Up front, I’ll assume you know what Level 1 and Level 2 means. If not, click here for the basic background from Plug In America; it was written in 2011, at the beginning of this EV revolution, so it’s a little dated but also generally accurate. The US Dept. of Energy also offers a good introduction to EV charging levels. FYI, the official industry term for the charging cordset is “Electric Vehicle Supply Equipment” or EVSE.

You charge at home, and generally don’t charge anywhere else

Owning EV fundamentally changes your “fueling” routine. Instead of stopping at a gas station once a week, you charge up at home every night and leave every morning with a full battery. For most people, by far, all you need to do is spend a few seconds every night plugging in, and a few seconds unplugging in the morning. It becomes as natural as locking and unlocking the door to your house, or plugging in your cell phone once a day.

If you are having a particularly long day, with a lot of errands or perhaps a road trip, then you’ll need to make use of public charging stations. See the public charging page for more on that. This page is all about your options for charging at home.

Your Level 1 cord might be good enough

For charging, you can easily get by with just using the 120 Volt (“Level 1″) cord that came with your car, plugging into a regular wall outlet. Initially I did exactly that with my first electric car, and about half of EV owners just use the Level 1 cord and never bother upgrading to Level 2 capability. A Level 1 cordset will deliver about 4 miles of range per hour plugged in. A typical EV will thus gain about 40 miles of range in a 10-hour (overnight) charging session, more if you have it plugged in longer. So you may not need to purchase a faster charger, especially if your daily commute is 40 miles or less (or if you got a PHEV or REx car like the Chevy Volt or Ford Energi models which each have a smaller battery than the pure EVs do).

Before plugging in your Level 1 cord, you should determine what else is on the circuit that feeds the outlet you are about to plug into. Typically, multiple wall outlets will be daisy-chained and fed from a single breaker in your house’s electrical panel. Figure out what other outlets share a breaker with your EV-charging outlet. Then make sure that no high-power devices are plugged into those outlets. Examples of devices that draw high power (typically 1000-1400 Watts) are chest freezers, dehumidifiers, table saws, vacuum cleaners … and EV chargers! Only one of these kinds of devices can be drawing power at a time.

## What to produce
In the EV home charging text, copy everything from "You charge at" down to "once a day.", swapping "gas station" for "filling station".

Items from a data source:

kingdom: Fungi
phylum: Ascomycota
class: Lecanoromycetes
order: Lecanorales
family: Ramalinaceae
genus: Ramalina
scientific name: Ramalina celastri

---

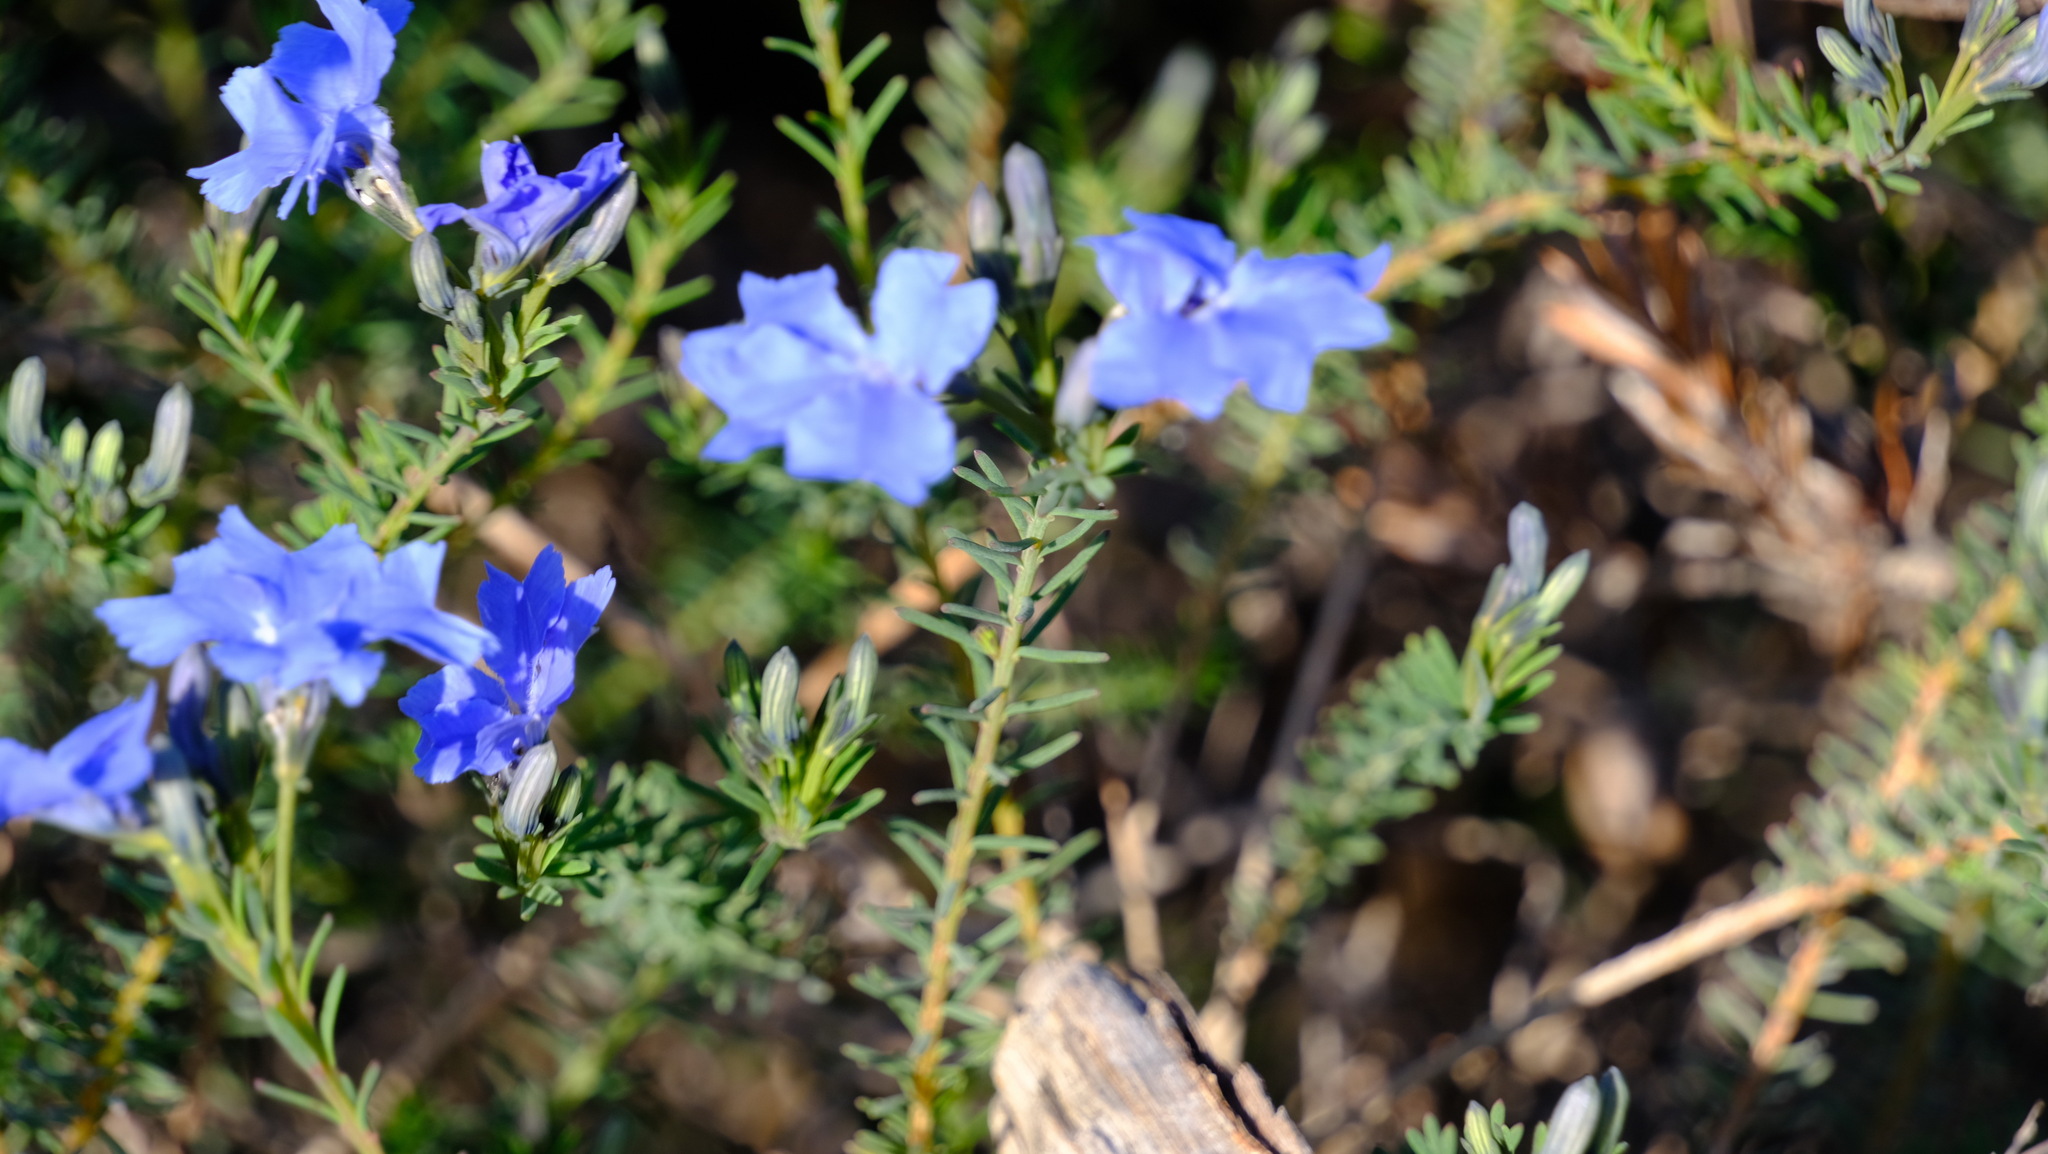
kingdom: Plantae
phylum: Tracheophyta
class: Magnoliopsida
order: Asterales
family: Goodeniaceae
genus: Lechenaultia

## Response below
You charge at home, and generally don’t charge anywhere else

Owning EV fundamentally changes your “fueling” routine. Instead of stopping at a filling station once a week, you charge up at home every night and leave every morning with a full battery. For most people, by far, all you need to do is spend a few seconds every night plugging in, and a few seconds unplugging in the morning. It becomes as natural as locking and unlocking the door to your house, or plugging in your cell phone once a day.